(57) Parus major commixtus.
THE BURMESE GREAT-TIT.
Parus commixtus Swinhoe, Ibis, p. 63 (1868) (S. China). Parus minor. Blanf. & Oates, i, p. 48.
Vernacular names. Buinum memka (Burmese).
Description. Differs from tibetanus in having the green confined to the upper back and scapulars, the yellow below is obsolete or very slight, and the white on the outer tail-feathers is less extensive. From the true minor of Japan and N". China it differs in being much less green above, and more buff or vinaceous rather than yellow below.
Colours of soft parts as in cinereus.
Measurements. Wing 61 to 68 mm., generally under 66 ; tail 53 to 61 mm.
Distribution. Tenasserim, Eastern Burma, Siam, Shan States and S. China.
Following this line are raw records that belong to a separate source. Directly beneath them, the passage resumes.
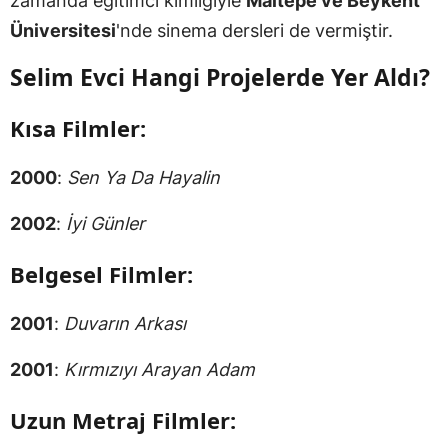
zamanda eğitimci kimliğiyle
Maltepe ve Beykent
Üniversitesi
'nde sinema dersleri de vermiştir.
Selim Evci Hangi Projelerde Yer Aldı?
Kısa Filmler:
2000
:
Sen Ya Da Hayalin
2002
:
İyi Günler
Belgesel Filmler:
2001
:
Duvarın Arkası
2001
:
Kırmızıyı Arayan Adam
Uzun Metraj Filmler:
Nidification. Breeds in April and May and possibly sometimes earlier, as a clutch in the Waterstradt collection was taken on the 20th February. The nest is made of fur, wool, or hair, sometimes with a base of soft moss and sometimes mixed moss and other materials, but nearly always lined with wool, hair, or fur. It is generally placed in some hole in a tree or dead stump but Harington took it from a hole in a bank. The eggs, four to six in number, are like those of cinereus and measure about 16.2 x 12.8 (16.80 x 13.05 mm. Mackenzie).
Habits. Much the same as those of cinereus in India. A sociable, lively little bird frequenting, preferably, broken hilly country and ascending the hills to at least 6,000 feet but also being found in the low country, perhaps, however, more frequently in the winter than in the summer.